Please rewrite the rows below with "chart" replaced by "graph", changing nothing else and leaving out the pictures.
☆ ☆ ☆
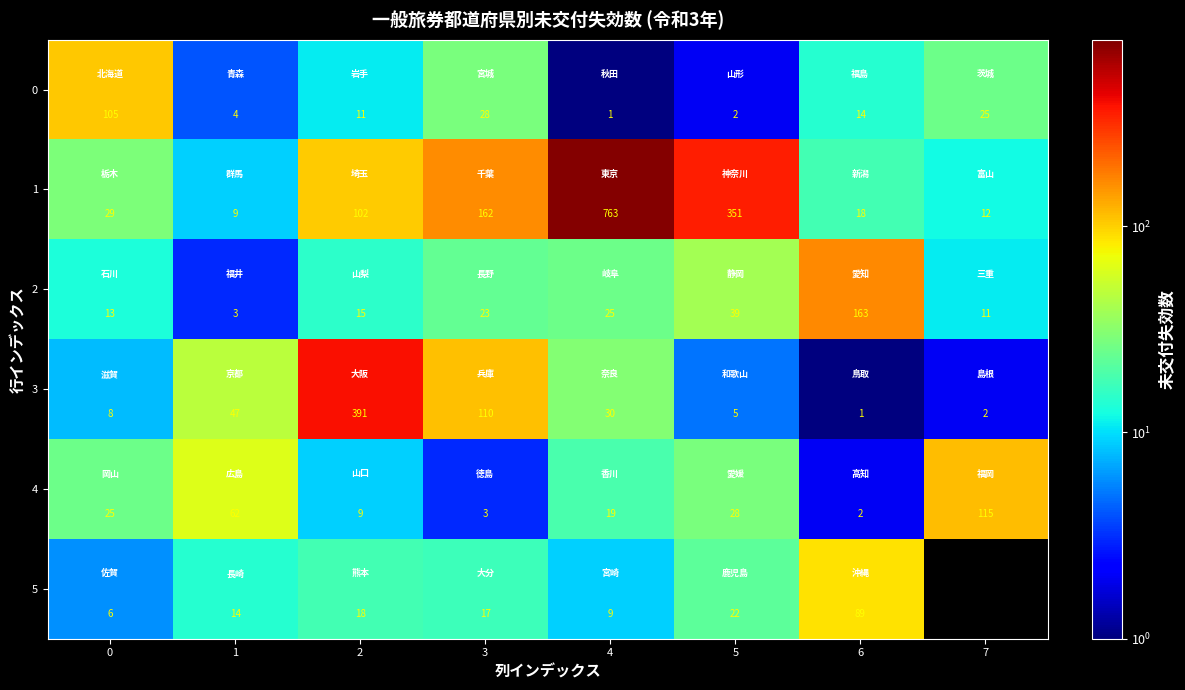

Rank the categories by 3 value from lowest to highest.

6, 7, 5, 0, 4, 1, 3, 2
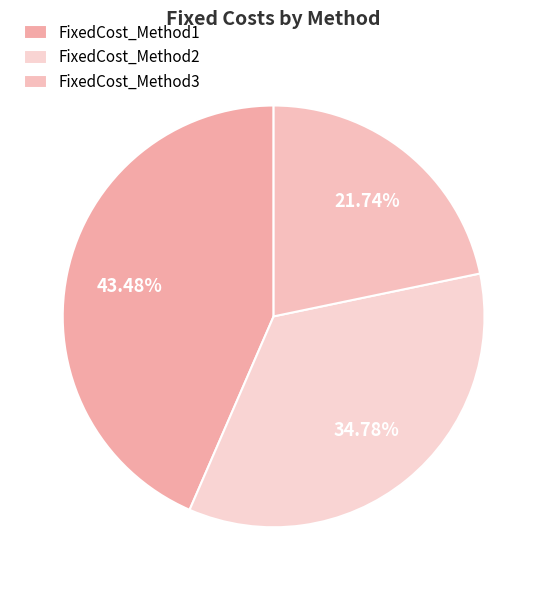

True or false: FixedCost_Method3 accounts for 22% of the total.

True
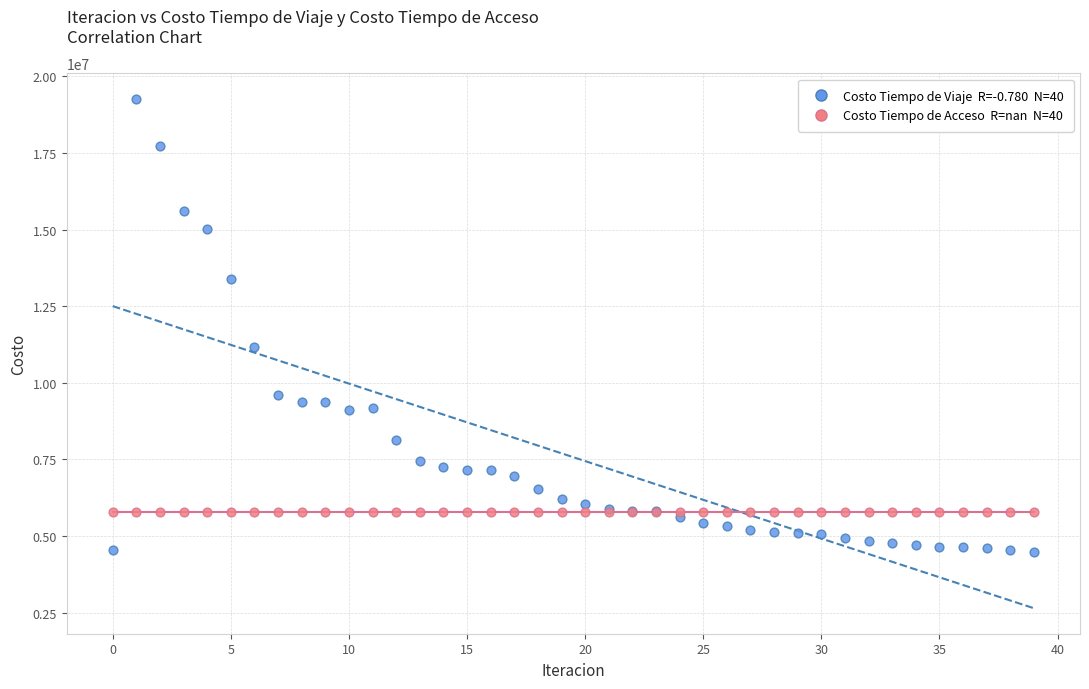

Across all series, what Y value is closest to 11872855?

11159677.3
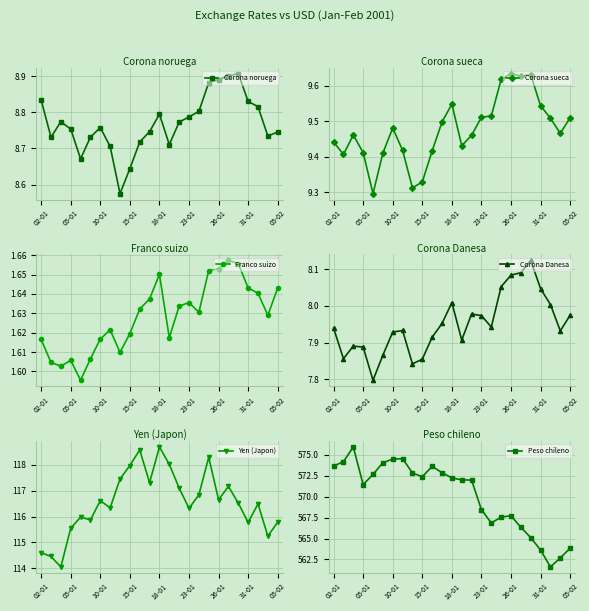

True or false: Yen (Japon) and Corona Danesa cross at least once.

False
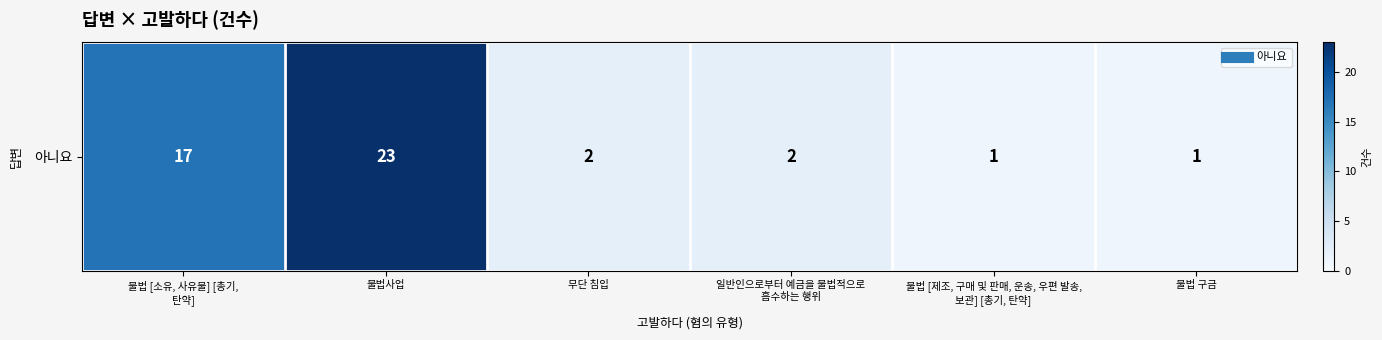

Reading left to right, transcribe all the data shown in this chart.

불법 [소유, 사유물] [총기,
탄약]=17	불법사업=23	무단 침입=2	일반인으로부터 예금을 불법적으로
흡수하는 행위=2	불법 [제조, 구매 및 판매, 운송, 우편 발송,
보관] [총기, 탄약]=1	불법 구금=1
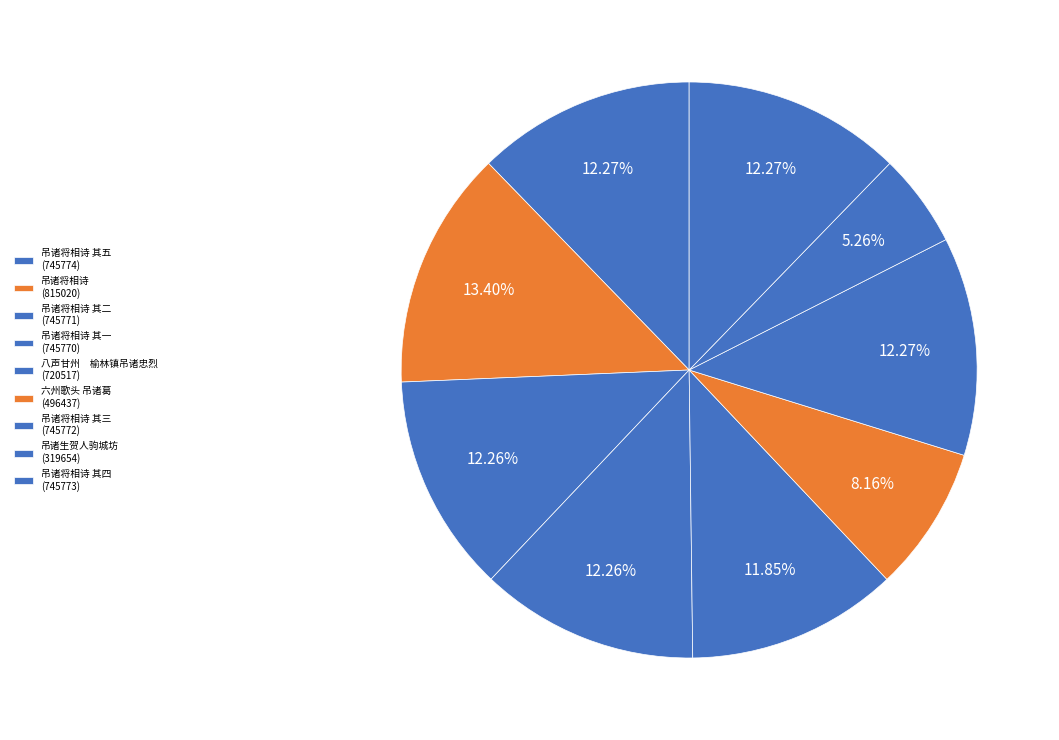

Which category has the smallest portion of the pie?

吊诸生贺人驹城坊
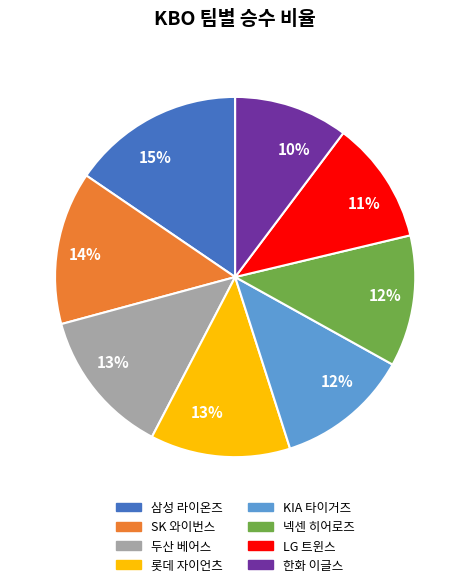

To the nearest percent, what is the average slice percentage?

12%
☆ ☆ ☆
_Task result:_
Rank the categories by 3 value from lowest to highest.

6, 7, 5, 0, 4, 1, 3, 2

True or false: FixedCost_Method3 accounts for 22% of the total.

True

Across all series, what Y value is closest to 11872855?

11159677.3

True or false: Yen (Japon) and Corona Danesa cross at least once.

False

Reading left to right, transcribe all the data shown in this graph.

불법 [소유, 사유물] [총기,
탄약]=17	불법사업=23	무단 침입=2	일반인으로부터 예금을 불법적으로
흡수하는 행위=2	불법 [제조, 구매 및 판매, 운송, 우편 발송,
보관] [총기, 탄약]=1	불법 구금=1

Which category has the smallest portion of the pie?

吊诸生贺人驹城坊

To the nearest percent, what is the average slice percentage?

12%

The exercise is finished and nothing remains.